A movie producer craving quintessential small-town atmosphere could have found it Saturday in the community of Crawford, west of Waco, where old-timers, the smell of roasting corn, a washer-tossing contest and the laughter of youngsters contributed to a spirit of friendliness as genuine as a handshake or a front-porch wave to a stranger.
Crawford, population 717, celebrated the 150th anniversary of its founding with touches that included a parade with plenty of horses, a classic car rally, “The Best Little Ag Show in Texas,” live music and a dance.

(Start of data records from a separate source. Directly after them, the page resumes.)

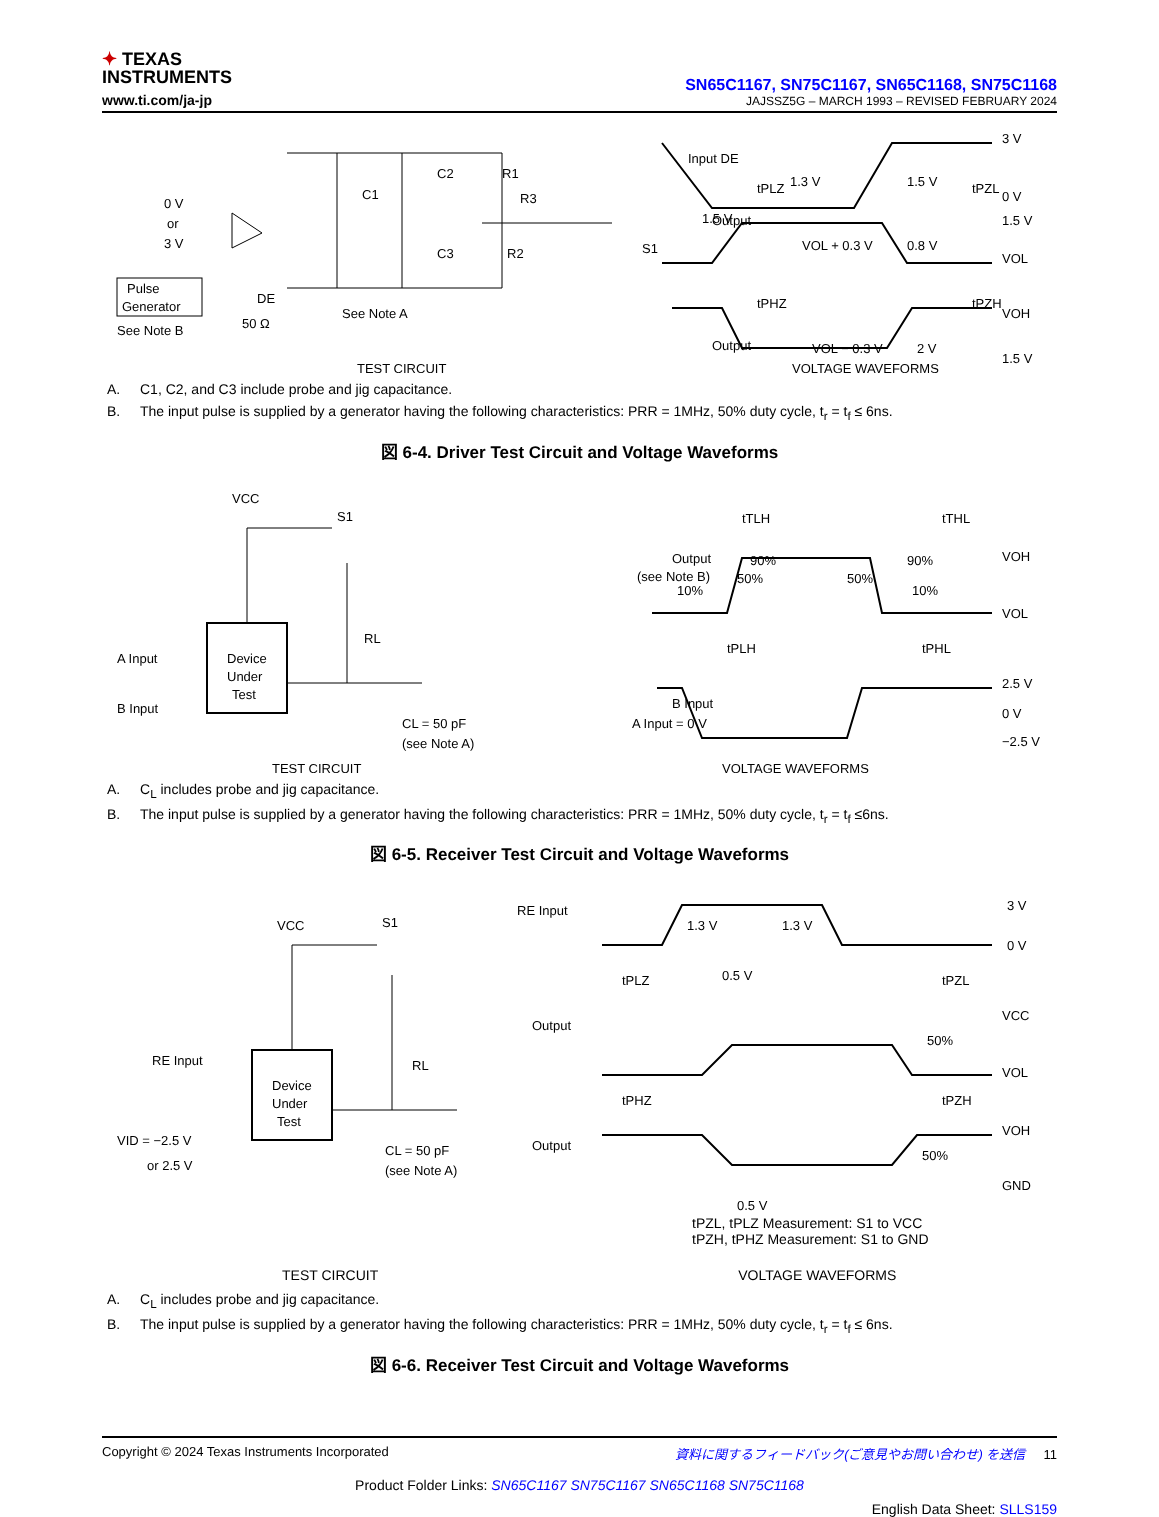✦ TEXAS
INSTRUMENTS
www.ti.com/ja-jp
SN65C1167, SN75C1167, SN65C1168, SN75C1168
JAJSSZ5G – MARCH 1993 – REVISED FEBRUARY 2024
0 V
or
3 V
Pulse
Generator
See Note B
DE
50 Ω
C1
C2
C3
R1
R3
R2
S1
1.5 V
See Note A
Input DE
Output
Output
tPLZ
tPZL
tPHZ
tPZH
1.3 V
1.5 V
VOL + 0.3 V
0.8 V
VOL − 0.3 V
2 V
3 V
0 V
1.5 V
VOL
VOH
1.5 V
TEST CIRCUIT
VOLTAGE WAVEFORMS
A. C1, C2, and C3 include probe and jig capacitance.
B. The input pulse is supplied by a generator having the following characteristics: PRR = 1MHz, 50% duty cycle, t<sub>r</sub> = t<sub>f</sub> ≤ 6ns.
図 6-4. Driver Test Circuit and Voltage Waveforms
VCC
S1
RL
A Input
B Input
Device
Under
Test
CL = 50 pF
(see Note A)
Output
(see Note B)
B Input
A Input = 0 V
tTLH
tTHL
tPLH
tPHL
90%
50%
10%
50%
90%
10%
VOH
VOL
2.5 V
0 V
−2.5 V
TEST CIRCUIT
VOLTAGE WAVEFORMS
A. C<sub>L</sub> includes probe and jig capacitance.
B. The input pulse is supplied by a generator having the following characteristics: PRR = 1MHz, 50% duty cycle, t<sub>r</sub> = t<sub>f</sub> ≤6ns.
図 6-5. Receiver Test Circuit and Voltage Waveforms
VCC
S1
RL
RE Input
VID = −2.5 V
or 2.5 V
Device
Under
Test
CL = 50 pF
(see Note A)
RE Input
Output
Output
1.3 V
1.3 V
tPLZ
0.5 V
tPZL
tPHZ
tPZH
50%
50%
0.5 V
3 V
0 V
VCC
VOL
VOH
GND
tPZL, tPLZ Measurement: S1 to VCC
tPZH, tPHZ Measurement: S1 to GND
TEST CIRCUIT VOLTAGE WAVEFORMS
A. C<sub>L</sub> includes probe and jig capacitance.
B. The input pulse is supplied by a generator having the following characteristics: PRR = 1MHz, 50% duty cycle, t<sub>r</sub> = t<sub>f</sub> ≤ 6ns.
図 6-6. Receiver Test Circuit and Voltage Waveforms
Copyright © 2024 Texas Instruments Incorporated 資料に関するフィードバック(ご意見やお問い合わせ) を送信 11
Product Folder Links: SN65C1167 SN75C1167 SN65C1168 SN75C1168
English Data Sheet: SLLS159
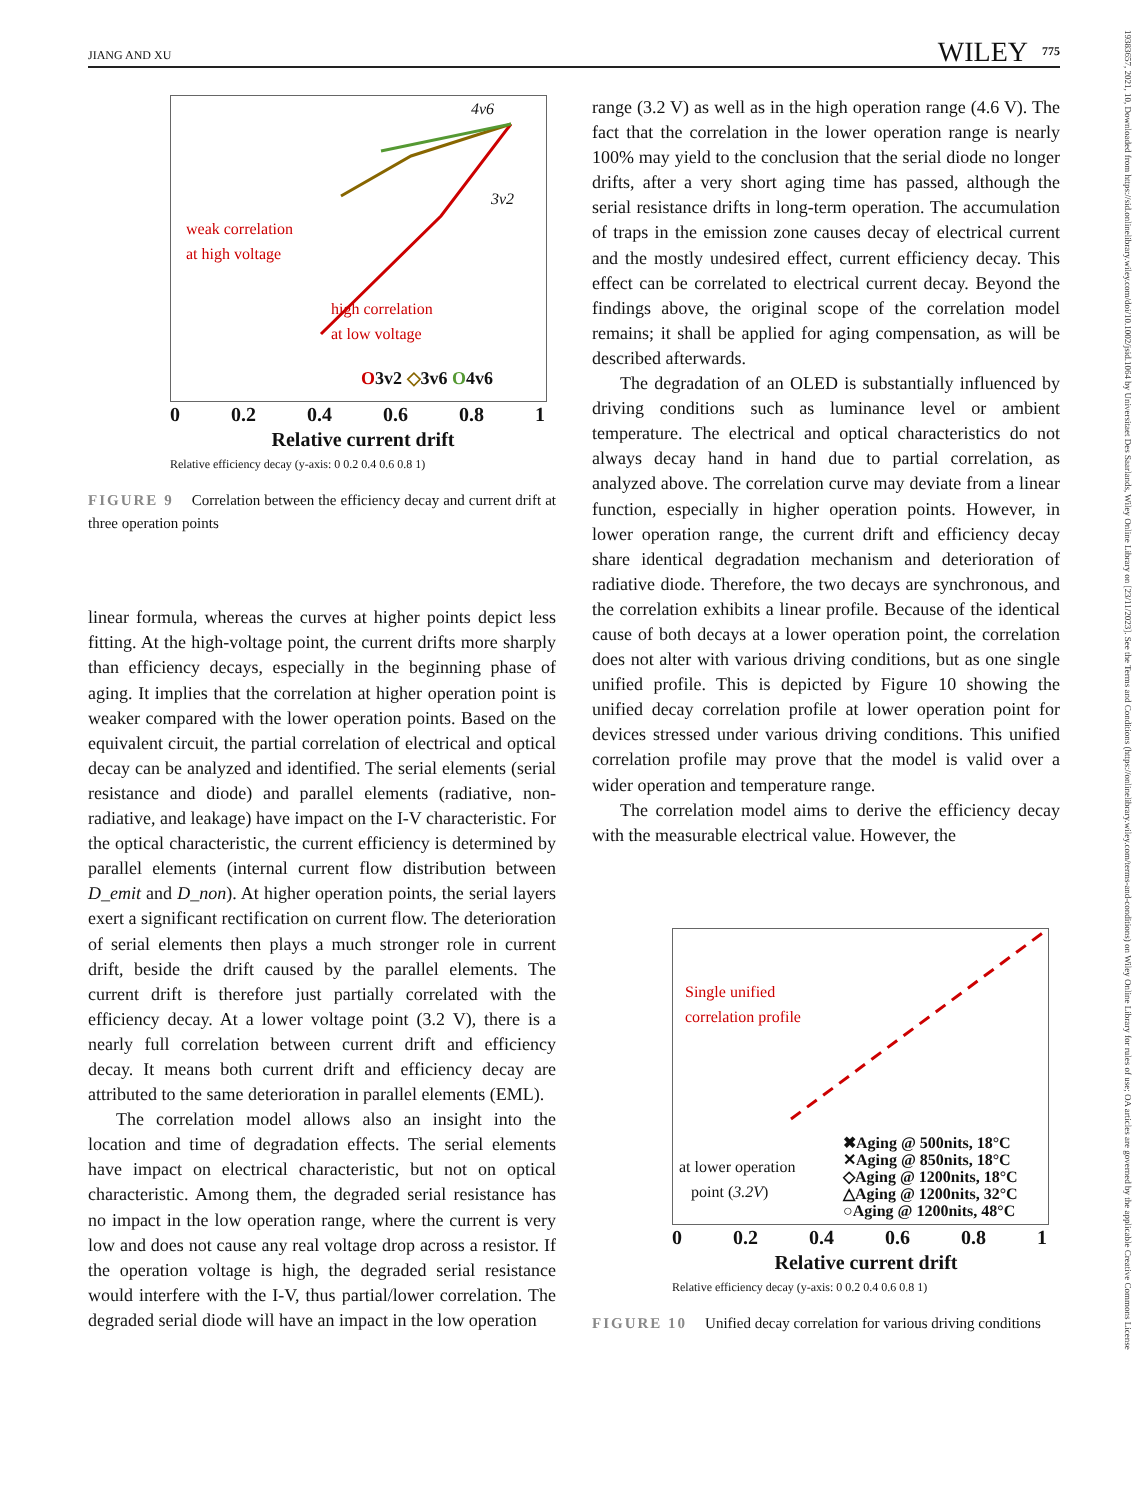JIANG AND XU 775 WILEY
19383657, 2021, 10, Downloaded from https://sid.onlinelibrary.wiley.com/doi/10.1002/jsid.1064 by Universitaet Des Saarlands, Wiley Online Library on [23/11/2023]. See the Terms and Conditions (https://onlinelibrary.wiley.com/terms-and-conditions) on Wiley Online Library for rules of use; OA articles are governed by the applicable Creative Commons License
4v6
3v2
weak correlation
at high voltage
high correlation
at low voltage
O3v2 ◇3v6 O4v6
0 0.2 0.4 0.6 0.8 1
Relative current drift
Relative efficiency decay (y-axis: 0 0.2 0.4 0.6 0.8 1)
FIGURE 9 Correlation between the efficiency decay and current drift at three operation points
linear formula, whereas the curves at higher points depict less fitting. At the high-voltage point, the current drifts more sharply than efficiency decays, especially in the beginning phase of aging. It implies that the correlation at higher operation point is weaker compared with the lower operation points. Based on the equivalent circuit, the partial correlation of electrical and optical decay can be analyzed and identified. The serial elements (serial resistance and diode) and parallel elements (radiative, non-radiative, and leakage) have impact on the I-V characteristic. For the optical characteristic, the current efficiency is determined by parallel elements (internal current flow distribution between D_emit and D_non). At higher operation points, the serial layers exert a significant rectification on current flow. The deterioration of serial elements then plays a much stronger role in current drift, beside the drift caused by the parallel elements. The current drift is therefore just partially correlated with the efficiency decay. At a lower voltage point (3.2 V), there is a nearly full correlation between current drift and efficiency decay. It means both current drift and efficiency decay are attributed to the same deterioration in parallel elements (EML).
The correlation model allows also an insight into the location and time of degradation effects. The serial elements have impact on electrical characteristic, but not on optical characteristic. Among them, the degraded serial resistance has no impact in the low operation range, where the current is very low and does not cause any real voltage drop across a resistor. If the operation voltage is high, the degraded serial resistance would interfere with the I-V, thus partial/lower correlation. The degraded serial diode will have an impact in the low operation
range (3.2 V) as well as in the high operation range (4.6 V). The fact that the correlation in the lower operation range is nearly 100% may yield to the conclusion that the serial diode no longer drifts, after a very short aging time has passed, although the serial resistance drifts in long-term operation. The accumulation of traps in the emission zone causes decay of electrical current and the mostly undesired effect, current efficiency decay. This effect can be correlated to electrical current decay. Beyond the findings above, the original scope of the correlation model remains; it shall be applied for aging compensation, as will be described afterwards.
The degradation of an OLED is substantially influenced by driving conditions such as luminance level or ambient temperature. The electrical and optical characteristics do not always decay hand in hand due to partial correlation, as analyzed above. The correlation curve may deviate from a linear function, especially in higher operation points. However, in lower operation range, the current drift and efficiency decay share identical degradation mechanism and deterioration of radiative diode. Therefore, the two decays are synchronous, and the correlation exhibits a linear profile. Because of the identical cause of both decays at a lower operation point, the correlation does not alter with various driving conditions, but as one single unified profile. This is depicted by Figure 10 showing the unified decay correlation profile at lower operation point for devices stressed under various driving conditions. This unified correlation profile may prove that the model is valid over a wider operation and temperature range.
The correlation model aims to derive the efficiency decay with the measurable electrical value. However, the
Single unified
correlation profile
at lower operation
point (3.2V)
✖Aging @ 500nits, 18°C
✕Aging @ 850nits, 18°C
◇Aging @ 1200nits, 18°C
△Aging @ 1200nits, 32°C
○Aging @ 1200nits, 48°C
0 0.2 0.4 0.6 0.8 1
Relative current drift
Relative efficiency decay (y-axis: 0 0.2 0.4 0.6 0.8 1)
FIGURE 10 Unified decay correlation for various driving conditions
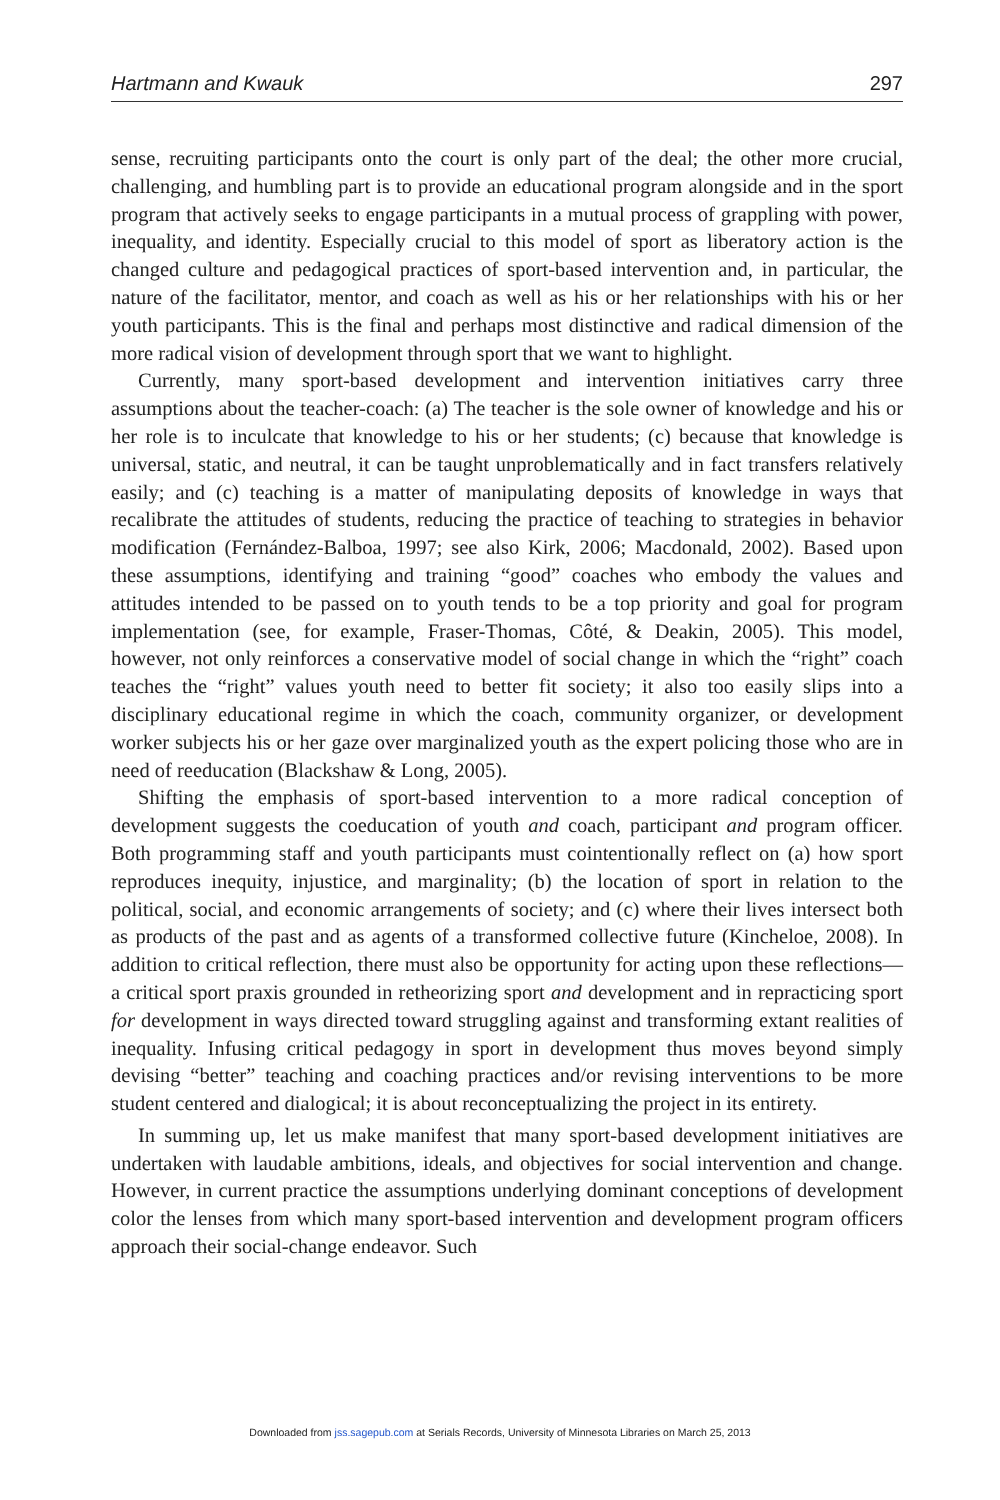Hartmann and Kwauk 297
sense, recruiting participants onto the court is only part of the deal; the other more crucial, challenging, and humbling part is to provide an educational program alongside and in the sport program that actively seeks to engage participants in a mutual process of grappling with power, inequality, and identity. Especially crucial to this model of sport as liberatory action is the changed culture and pedagogical practices of sport-based intervention and, in particular, the nature of the facilitator, mentor, and coach as well as his or her relationships with his or her youth participants. This is the final and perhaps most distinctive and radical dimension of the more radical vision of development through sport that we want to highlight.
Currently, many sport-based development and intervention initiatives carry three assumptions about the teacher-coach: (a) The teacher is the sole owner of knowledge and his or her role is to inculcate that knowledge to his or her students; (c) because that knowledge is universal, static, and neutral, it can be taught unproblematically and in fact transfers relatively easily; and (c) teaching is a matter of manipulating deposits of knowledge in ways that recalibrate the attitudes of students, reducing the practice of teaching to strategies in behavior modification (Fernández-Balboa, 1997; see also Kirk, 2006; Macdonald, 2002). Based upon these assumptions, identifying and training “good” coaches who embody the values and attitudes intended to be passed on to youth tends to be a top priority and goal for program implementation (see, for example, Fraser-Thomas, Côté, & Deakin, 2005). This model, however, not only reinforces a conservative model of social change in which the “right” coach teaches the “right” values youth need to better fit society; it also too easily slips into a disciplinary educational regime in which the coach, community organizer, or development worker subjects his or her gaze over marginalized youth as the expert policing those who are in need of reeducation (Blackshaw & Long, 2005).
Shifting the emphasis of sport-based intervention to a more radical conception of development suggests the coeducation of youth and coach, participant and program officer. Both programming staff and youth participants must cointentionally reflect on (a) how sport reproduces inequity, injustice, and marginality; (b) the location of sport in relation to the political, social, and economic arrangements of society; and (c) where their lives intersect both as products of the past and as agents of a transformed collective future (Kincheloe, 2008). In addition to critical reflection, there must also be opportunity for acting upon these reflections—a critical sport praxis grounded in retheorizing sport and development and in repracticing sport for development in ways directed toward struggling against and transforming extant realities of inequality. Infusing critical pedagogy in sport in development thus moves beyond simply devising “better” teaching and coaching practices and/or revising interventions to be more student centered and dialogical; it is about reconceptualizing the project in its entirety.
In summing up, let us make manifest that many sport-based development initiatives are undertaken with laudable ambitions, ideals, and objectives for social intervention and change. However, in current practice the assumptions underlying dominant conceptions of development color the lenses from which many sport-based intervention and development program officers approach their social-change endeavor. Such
Downloaded from jss.sagepub.com at Serials Records, University of Minnesota Libraries on March 25, 2013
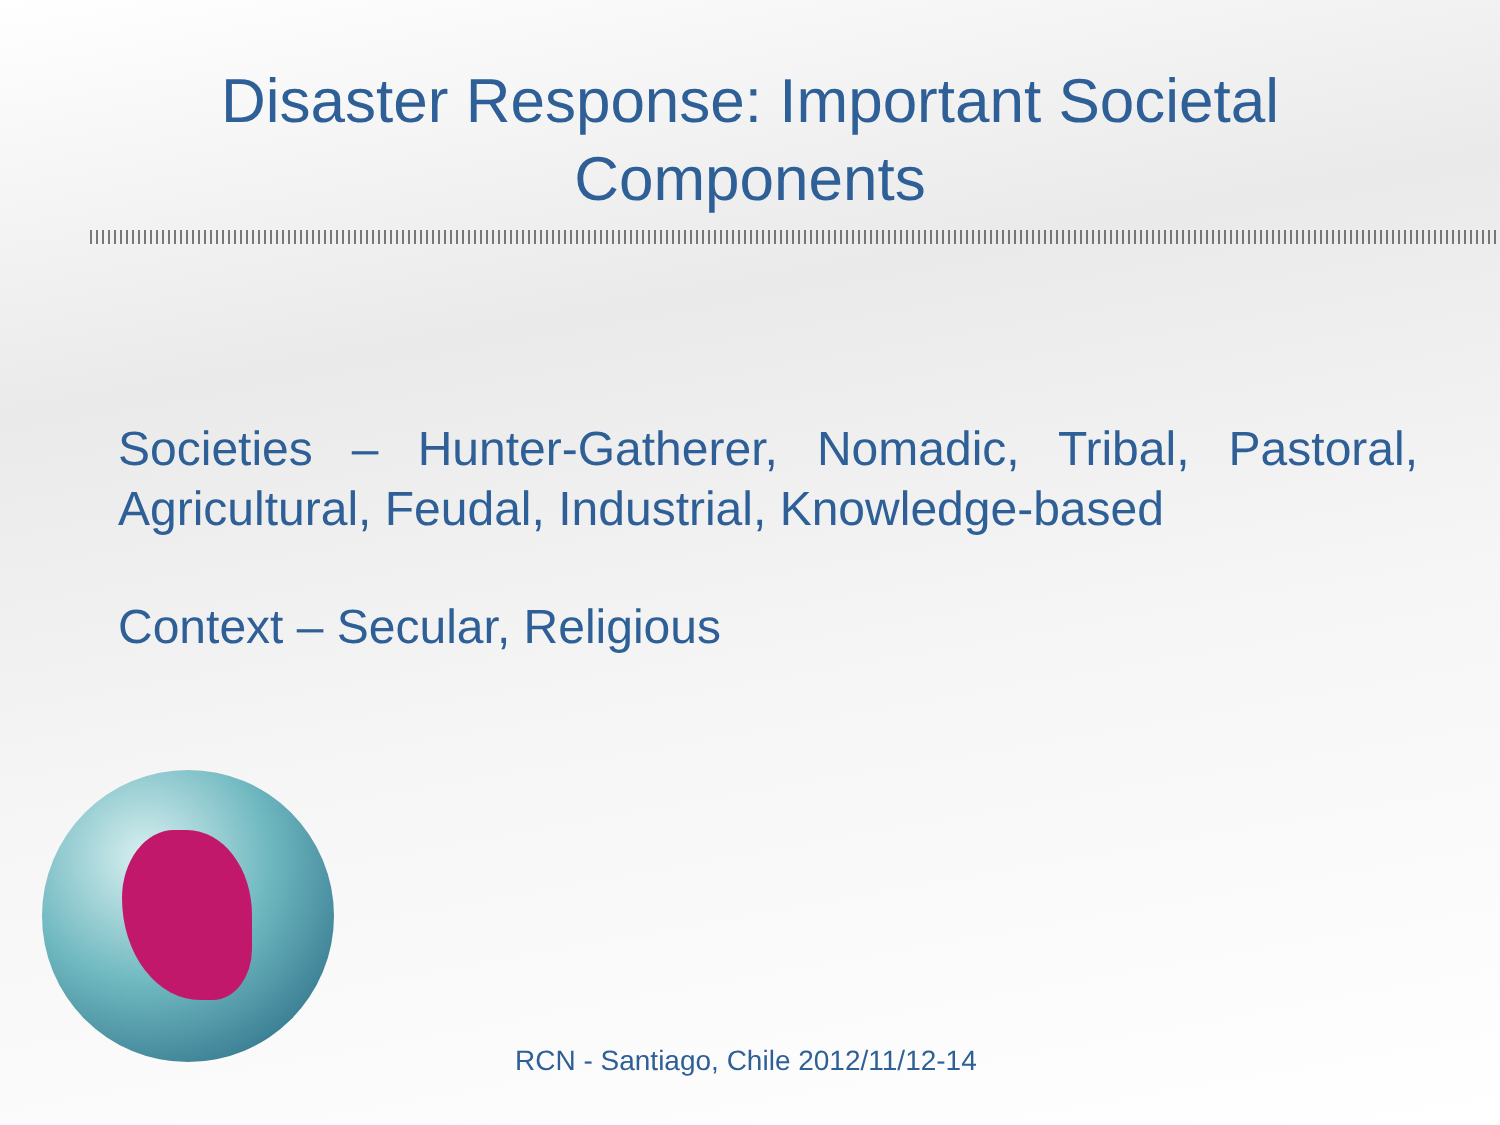Disaster Response: Important Societal
Components
Societies – Hunter-Gatherer, Nomadic, Tribal, Pastoral, Agricultural, Feudal, Industrial, Knowledge-based
Context – Secular, Religious
RCN - Santiago, Chile 2012/11/12-14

Visitors from all over Central Texas descended on the community tucked away in rolling farmland about a six-minute drive from McGregor. It is a town once primarily known for President George W. Bush’s nearby ranch, and a photo of the Bushes, George W. and former First Lady Laura, appears on a sign near Crawford’s downtown.
By midafternoon Saturday, the festival had welcomed between 3,000 and 4,000 visitors, and still had hours left on the schedule, said Van Massirer, a lifelong Crawford resident and a member of the planning committee.
“We’ve had a lot more than we expected, I’ll put it that way,” Massirer said. “Our car show attracted 44 entries, maybe more, despite competing with an established event in Clifton and a show in Moody. We had folks here from all over Central Texas, from around the state and even outside the state. I’ve talked with three ladies from Kentucky, all former schoolteachers, and a couple from Michigan.”
He said vendor sales, like the size of attendance, will exceed predictions.
“We will have to talk about how we want to spend the extra at our final meeting,” Massirer said. “We’ve already had multiple suggestions.”
Meanwhile, on the grounds, visitors had plenty to do and say.
“I like them old tractors because I worked on some like that when I was in high school. I like old things,” said Robert Murphree, 72, a Waco High School graduate and China Spring resident who stopped to chat while walking near a display of new and vintage farm equipment, many pieces carrying the green-and-yellow markings of John Deere.
Nearby, a band called The Cotton Pickers held court on a stage decorated with red, white and blue balloons. Playing fiddles, a banjo and guitars, members paid homage to classics including Hank Williams’ “I’m So Lonesome I Could Cry” and to the hymn “Amazing Grace,” written by John Newton.
“This is a first for the community, and it is wonderful, a great way to celebrate our heritage. It seems like the whole town is here,” said Heather Milam, whose family lives just outside Crawford near Hog Creek.
She has two daughters who are cheerleaders, a son on the varsity football team and a 10-year-old, all attending Crawford schools.
“There is nothing like a football game here on Friday night,” Milam said, watching youngsters of all ages sign their names and leave a message on a whitewashed wall near The Red Bull Gift & Gallery.
Justin Stanford, 35, was pushing daughter Jordan in a covered stroller. The yawning infant will turn 3 weeks old Sunday.
“This is pretty neat, the biggest thing I’ve seen around here,” Stanford said.
Cars, trucks and livestock trailers seemingly jammed into every space available along Crawford’s main street, Lone Star Parkway, and businesses fronting the thoroughfare saw their lots jammed with vehicles and retirees who brought lawn chairs to witness the parade.
Towering above the action were five grain silos hard against the railroad tracks and sporting a weigh-in station with blinking red numerals. Teens wore black head scarves marked with menacing the Crawford Pirates mascot; booths sold vintage hubcaps, jewelry, holiday decorations and doodads of every description; and signs pointed the way to a model train display.
“It’s all quite fun,” said Christi Walker, 64, a longtime math teacher at Crawford High School as she entered Chaney Bros. Coffee Co. downtown. “I’m very impressed with the amount of participation I’m seeing, and this is something I would like us to have every year.”
Walker mentioned with obvious pride that three former students at Crawford now teach math at Baylor University.
“We needed something like this, and turnout is better than I expected,” said Andy Rivas, 33, a longtime resident of Crawford. “I’m told we used to have street dances, but those were a long time ago.”
Wesley Brown, 74, was among the more than 40 entrants in the classic car show. His 1966 Ford Mustang turned a lot of heads.
“I bought it from a lady in Killeen who told me it had been parked for 31 years,” Brown said. “I’ve spent more than $30,000 to restore it, including putting $8,000 under the hood. I wouldn’t take less than that for it.”
Jimmy Grimes, 80, from Waco, displayed his “banana yellow” 1973 Dodge Challenger, which he has owned since 1995.
“I only drive it to shows like this,” Grimes said. “It gets 6 or 7 miles to the gallon, and I’ve gotta use high-test gas. It knocks like hell if I don’t.”
Jason Buie, 42, who teaches anatomy and physiology at Crawford High School, pointed to a ’58 Plymouth Savoy and said, “That’s my favorite.”
“This is a big community family, and the turnout has been huge,” he said.